# 7200 rpm SATA hdd temps- how much is too much?



## er557 (Dec 28, 2010)

I have three hdd's in my cm 690 II plus case, all WD, one 'green' 5400 2TB, and two 'black' 7200 1TB each. It's comfy autumn temps outside, and the hdd's go 41c , 46c and 43c respectively. I will mention the case has 4 quiet fans. Am I doing ok considering specs say up to 60c working temp, or better patch up another fan blowing at them?


----------



## micropage7 (Dec 28, 2010)

from what it read 60 degree, i usually check it by using my finger to make it sure
my hdds go about 40 to 45 degree with adding single fan that blow straight to hdd
i guess adding 1 more fan is not bad and it will help you decrease the whole rig temp at the same time


----------



## er557 (Dec 29, 2010)

What I actually want to know is whether temps in the range of 40-50c will shorten the MTBF.


----------



## er557 (Dec 30, 2010)

As me too what I value the most is the data and the work on my pc , went ahead and popped in two thermaltake 8cm fans around the hdd cage- one for intake downstairs, and one "exhaust" to help the case's front fan move air towards inside the case. As a result- all three hdd's are now humming along at around 35c, that's 10c cooler than before,plus my gtx 580 idle and load temps are by 4c better at 44c/84c max.

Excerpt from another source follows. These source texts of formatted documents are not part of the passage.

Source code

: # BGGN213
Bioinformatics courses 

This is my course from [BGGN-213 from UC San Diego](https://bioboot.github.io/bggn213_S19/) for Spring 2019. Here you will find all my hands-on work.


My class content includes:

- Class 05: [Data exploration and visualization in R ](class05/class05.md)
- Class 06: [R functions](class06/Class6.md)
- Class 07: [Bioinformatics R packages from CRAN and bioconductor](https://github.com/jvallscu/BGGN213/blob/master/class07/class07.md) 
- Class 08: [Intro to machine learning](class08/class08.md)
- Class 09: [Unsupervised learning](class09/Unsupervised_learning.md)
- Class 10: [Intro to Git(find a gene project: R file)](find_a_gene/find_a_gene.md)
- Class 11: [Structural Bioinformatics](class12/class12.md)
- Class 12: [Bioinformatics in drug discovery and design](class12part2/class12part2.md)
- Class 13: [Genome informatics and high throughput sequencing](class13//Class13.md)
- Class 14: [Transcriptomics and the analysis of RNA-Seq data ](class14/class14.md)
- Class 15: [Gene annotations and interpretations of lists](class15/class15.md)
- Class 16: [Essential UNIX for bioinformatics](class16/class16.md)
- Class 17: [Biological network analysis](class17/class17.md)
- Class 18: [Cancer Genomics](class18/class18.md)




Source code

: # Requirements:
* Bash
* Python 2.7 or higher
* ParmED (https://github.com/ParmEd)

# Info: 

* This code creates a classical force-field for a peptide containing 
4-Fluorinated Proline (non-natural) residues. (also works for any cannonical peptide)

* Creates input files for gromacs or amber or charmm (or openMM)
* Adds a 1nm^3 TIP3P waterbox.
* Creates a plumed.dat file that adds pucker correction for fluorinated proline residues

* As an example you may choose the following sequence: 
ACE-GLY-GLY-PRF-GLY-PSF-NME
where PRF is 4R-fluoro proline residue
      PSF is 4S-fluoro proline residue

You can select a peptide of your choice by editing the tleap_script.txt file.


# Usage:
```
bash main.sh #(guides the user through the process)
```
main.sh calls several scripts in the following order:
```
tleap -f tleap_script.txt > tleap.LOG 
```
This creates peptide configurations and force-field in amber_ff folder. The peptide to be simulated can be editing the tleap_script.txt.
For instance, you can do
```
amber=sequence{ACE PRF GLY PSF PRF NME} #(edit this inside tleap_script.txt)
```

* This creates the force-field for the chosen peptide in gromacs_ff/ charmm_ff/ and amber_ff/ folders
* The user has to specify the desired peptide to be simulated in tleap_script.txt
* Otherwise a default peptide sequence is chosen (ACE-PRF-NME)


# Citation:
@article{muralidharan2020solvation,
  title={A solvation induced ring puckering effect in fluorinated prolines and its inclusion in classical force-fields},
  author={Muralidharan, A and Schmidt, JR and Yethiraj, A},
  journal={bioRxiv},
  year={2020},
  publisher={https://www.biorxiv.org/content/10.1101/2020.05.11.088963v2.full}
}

No added noise either, so it's a win win


----------



## MohawkAngel (Dec 30, 2010)

56 MAX around here for a WD 2500aakks (something like that)


----------



## cdawall (Dec 31, 2010)

mine are all in external enclosures and run around 50-60C no issues out of them and when google did there study when drives got cold they had more failures


----------



## 1nf3rn0x (Dec 31, 2010)

under 20c increases the chance of drive failure. IMHO 60 would be the limit. My hdd sit around 25c-35c depending on whether its winter or summer.


----------



## AsRock (Dec 31, 2010)

50c even more so when running a raid setup as it shows.  Idealy under 40c is best which can be done with decent airflow near it even when the weather is 30c to start with.

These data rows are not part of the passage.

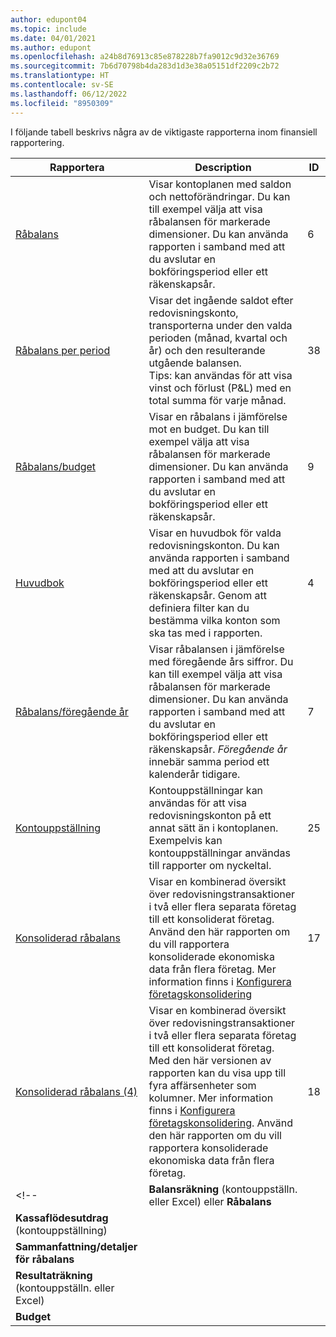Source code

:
 ```yaml
---
author: edupont04
ms.topic: include
ms.date: 04/01/2021
ms.author: edupont
ms.openlocfilehash: a24b8d76913c85e878228b7fa9012c9d32e36769
ms.sourcegitcommit: 7b6d70798b4da283d1d3e38a05151df2209c2b72
ms.translationtype: HT
ms.contentlocale: sv-SE
ms.lasthandoff: 06/12/2022
ms.locfileid: "8950309"
---
```

I följande tabell beskrivs några av de viktigaste rapporterna inom finansiell rapportering.

| Rapportera | Description | ID | 
|--|--|--|
| [Råbalans](https://businesscentral.dynamics.com?report=6) | Visar kontoplanen med saldon och nettoförändringar. Du kan till exempel välja att visa råbalansen för markerade dimensioner. Du kan använda rapporten i samband med att du avslutar en bokföringsperiod eller ett räkenskapsår. | 6 |
| [Råbalans per period](https://businesscentral.dynamics.com?report=38) | Visar det ingående saldot efter redovisningskonto, transporterna under den valda perioden (månad, kvartal och år) och den resulterande utgående balansen. <br>Tips: kan användas för att visa vinst och förlust (P&L) med en total summa för varje månad.| 38 |
| [Råbalans/budget](https://businesscentral.dynamics.com?report=9) | Visar en råbalans i jämförelse mot en budget. Du kan till exempel välja att visa råbalansen för markerade dimensioner. Du kan använda rapporten i samband med att du avslutar en bokföringsperiod eller ett räkenskapsår. | 9 |
| [Huvudbok](https://businesscentral.dynamics.com?report=4) | Visar en huvudbok för valda redovisningskonton. Du kan använda rapporten i samband med att du avslutar en bokföringsperiod eller ett räkenskapsår. Genom att definiera filter kan du bestämma vilka konton som ska tas med i rapporten. | 4 |
| [Råbalans/föregående år](https://businesscentral.dynamics.com?report=7) | Visar råbalansen i jämförelse med föregående års siffror. Du kan till exempel välja att visa råbalansen för markerade dimensioner. Du kan använda rapporten i samband med att du avslutar en bokföringsperiod eller ett räkenskapsår. *Föregående år* innebär samma period ett kalenderår tidigare. | 7 | 
| [Kontouppställning](https://businesscentral.dynamics.com?report=25) | Kontouppställningar kan användas för att visa redovisningskonton på ett annat sätt än i kontoplanen. Exempelvis kan kontouppställningar användas till rapporter om nyckeltal. | 25 |
|[Konsoliderad råbalans](https://businesscentral.dynamics.com?report=10007)|Visar en kombinerad översikt över redovisningstransaktioner i två eller flera separata företag till ett konsoliderat företag. Använd den här rapporten om du vill rapportera konsoliderade ekonomiska data från flera företag. Mer information finns i [Konfigurera företagskonsolidering](../finance-consolidated-company-reporting-setup.md)|17|
|[Konsoliderad råbalans (4)](https://businesscentral.dynamics.com?report=10008)|Visar en kombinerad översikt över redovisningstransaktioner i två eller flera separata företag till ett konsoliderat företag. Med den här versionen av rapporten kan du visa upp till fyra affärsenheter som kolumner. Mer information finns i [Konfigurera företagskonsolidering](../finance-consolidated-company-reporting-setup.md). Använd den här rapporten om du vill rapportera konsoliderade ekonomiska data från flera företag.|18|
<!-- | **Balansräkning** (kontouppställn. eller Excel) eller **Råbalans** |  |  |
| **Kassaflödesutdrag** (kontouppställning) |  |  |
| **Sammanfattning/detaljer för råbalans** |  |  |
| **Resultaträkning** (kontouppställn. eller Excel) |  |  |
| **Budget** |  |  | -->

around 50c-55c is were a drive will typically start making errors and if your running  a array  your get bitten by the hard fact that a HDD will start messing up.


----------



## Mussels (Dec 31, 2010)

keep them under 60C and they'll be fine.


make sure to set them to idle in the windows power settings after an hour or so, can really help when you leave the PC on but unattended (or just dont use that drive for a while)


----------



## RejZoR (Dec 31, 2010)

You can find temperature specs for your drive on manufacturer's page. Each drive has it's own limits.


----------



## Widjaja (Jan 3, 2011)

HDTune will start to beep at around 50degC I think.

My drives hover around 40degC


----------



## micropage7 (Jan 3, 2011)

RejZoR said:


> You can find temperature specs for your drive on manufacturer's page. Each drive has it's own limits.


true , but if you are not sure bout the temp limit just keep it below 45c, and i guess its not hard except you put it next to toaster


----------